It was interesting to watch the recent General Assembly respond to the politics of fear. I was recently talking to a former Baptist missionary about his experience as the conservatives took over the denomination and began to fire all missionaries, such as himself, who didn’t agree with their positions. He said that while he was trying to decide, he came home for a visit. While the debate raged within the Southern Baptist community, he talked to his mother who had been a life long Southern Baptist. She told him that she just couldn’t understand what all the arguments were about. I suspect that also is reflective of many of the members of the Presbyterian church. Those of us who have been engaged in these arguments over the past thirty (or a hundred) years think that we are debating crucial decisions. The average membership may take sides depending on what charismatic pastor is advocating for one side or the other, but by in large they don’t understand what the fight is about.
With respect to the homosexual debate in particular, I believe that the mood has changed because of relationships. When the vast majority of homosexuals were “in the closet,” most people lived with characterizations of homosexuality that were based on lots of misinformation. When homosexuals began to come out of the closet in droves, many of us discovered that there were many homosexuals that were also people we cared about before we knew of their orientation. They were our brothers, sisters, parents, trusted friends, etc.
Then we began to hear that many of our presumed beliefs were not based on facts. For example, most gays are not sexual predators and our children are at least as vulnerable, if not more so, to heterosexuals. We also discovered that despite the reputation for pormiscuity, many gays were in long standing relationships. Occasionally we would discover that a beloved member of the church, even a pastor or educator, was gay, and yet we knew that their life was exemplorary. I know of one Presbyterian minister who serves as a youth minister in a church and is openly gay. The congregation knows it but they also know him. They have no more fear for their children than they would if he were heterosexual.

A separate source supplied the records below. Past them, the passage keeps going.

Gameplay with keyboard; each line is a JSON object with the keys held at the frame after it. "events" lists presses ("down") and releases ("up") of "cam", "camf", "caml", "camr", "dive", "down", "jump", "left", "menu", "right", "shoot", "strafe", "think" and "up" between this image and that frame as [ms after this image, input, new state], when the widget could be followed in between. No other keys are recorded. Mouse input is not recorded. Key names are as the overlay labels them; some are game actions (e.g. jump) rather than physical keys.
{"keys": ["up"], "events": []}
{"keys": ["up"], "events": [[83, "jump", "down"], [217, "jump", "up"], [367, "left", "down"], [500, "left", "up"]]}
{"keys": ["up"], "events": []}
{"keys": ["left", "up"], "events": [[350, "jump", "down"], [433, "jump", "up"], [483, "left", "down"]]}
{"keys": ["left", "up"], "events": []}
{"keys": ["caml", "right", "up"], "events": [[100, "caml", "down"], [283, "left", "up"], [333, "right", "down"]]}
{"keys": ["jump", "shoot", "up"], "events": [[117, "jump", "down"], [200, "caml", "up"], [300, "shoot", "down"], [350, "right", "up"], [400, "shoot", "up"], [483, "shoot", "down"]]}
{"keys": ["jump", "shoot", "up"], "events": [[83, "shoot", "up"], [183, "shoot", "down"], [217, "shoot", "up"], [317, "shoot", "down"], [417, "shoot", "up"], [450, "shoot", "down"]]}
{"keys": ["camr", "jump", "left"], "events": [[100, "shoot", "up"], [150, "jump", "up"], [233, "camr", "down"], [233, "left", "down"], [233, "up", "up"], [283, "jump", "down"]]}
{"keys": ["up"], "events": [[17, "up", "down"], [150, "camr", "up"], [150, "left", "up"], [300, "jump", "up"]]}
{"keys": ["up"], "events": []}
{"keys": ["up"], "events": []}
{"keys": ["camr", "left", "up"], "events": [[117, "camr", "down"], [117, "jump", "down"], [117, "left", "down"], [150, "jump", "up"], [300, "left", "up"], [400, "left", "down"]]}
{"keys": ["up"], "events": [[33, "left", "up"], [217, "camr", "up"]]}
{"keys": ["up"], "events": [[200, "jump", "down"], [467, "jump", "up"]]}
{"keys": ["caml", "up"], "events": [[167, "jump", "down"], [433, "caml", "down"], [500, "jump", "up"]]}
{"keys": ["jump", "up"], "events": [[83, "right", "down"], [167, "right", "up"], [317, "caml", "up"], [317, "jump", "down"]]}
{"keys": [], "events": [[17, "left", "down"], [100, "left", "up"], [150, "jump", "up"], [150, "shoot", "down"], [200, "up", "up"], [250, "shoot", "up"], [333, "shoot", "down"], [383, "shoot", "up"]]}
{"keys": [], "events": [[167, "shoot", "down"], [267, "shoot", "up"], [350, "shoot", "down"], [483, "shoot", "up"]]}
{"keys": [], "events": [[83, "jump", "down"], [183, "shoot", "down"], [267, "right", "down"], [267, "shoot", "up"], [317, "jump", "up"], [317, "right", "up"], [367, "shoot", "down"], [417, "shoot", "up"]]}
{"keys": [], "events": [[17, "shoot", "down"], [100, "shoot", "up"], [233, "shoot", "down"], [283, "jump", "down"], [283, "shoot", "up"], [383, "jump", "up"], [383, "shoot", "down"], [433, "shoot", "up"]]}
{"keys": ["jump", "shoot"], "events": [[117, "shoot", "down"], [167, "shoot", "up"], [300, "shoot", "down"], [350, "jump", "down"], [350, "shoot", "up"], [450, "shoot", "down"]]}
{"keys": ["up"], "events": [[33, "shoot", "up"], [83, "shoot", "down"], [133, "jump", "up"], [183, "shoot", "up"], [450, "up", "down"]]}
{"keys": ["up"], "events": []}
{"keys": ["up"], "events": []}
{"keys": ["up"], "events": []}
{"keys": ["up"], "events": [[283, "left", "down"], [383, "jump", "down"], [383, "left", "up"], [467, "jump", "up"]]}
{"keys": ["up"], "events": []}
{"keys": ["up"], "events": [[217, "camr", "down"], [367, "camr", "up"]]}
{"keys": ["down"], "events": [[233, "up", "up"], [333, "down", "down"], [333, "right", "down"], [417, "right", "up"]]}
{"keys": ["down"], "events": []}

At the General Assembly there were those who argued that churches would leave the denomination if we changed our position on homosexuality. Other groups made that precise argument about the churches position on abortion, and still others as they argued against the new Form of Government. It seems to be the new nuclear option argument. What I saw at the GA was that the commissioners were growing tired of that argument. There might be good or bad reasons to vote one way or the other but fear was not one of them.
Was the Assembly reflective of the membership of the church? Will the presbytery votes be different this time? It is hard to know but I, at least, hope that the politics of fear will have less of an impact this time. Wouldn’t it be interesting if our presbyteries genuinely listened to one another and spent a lot of time in prayer as they made their decisions?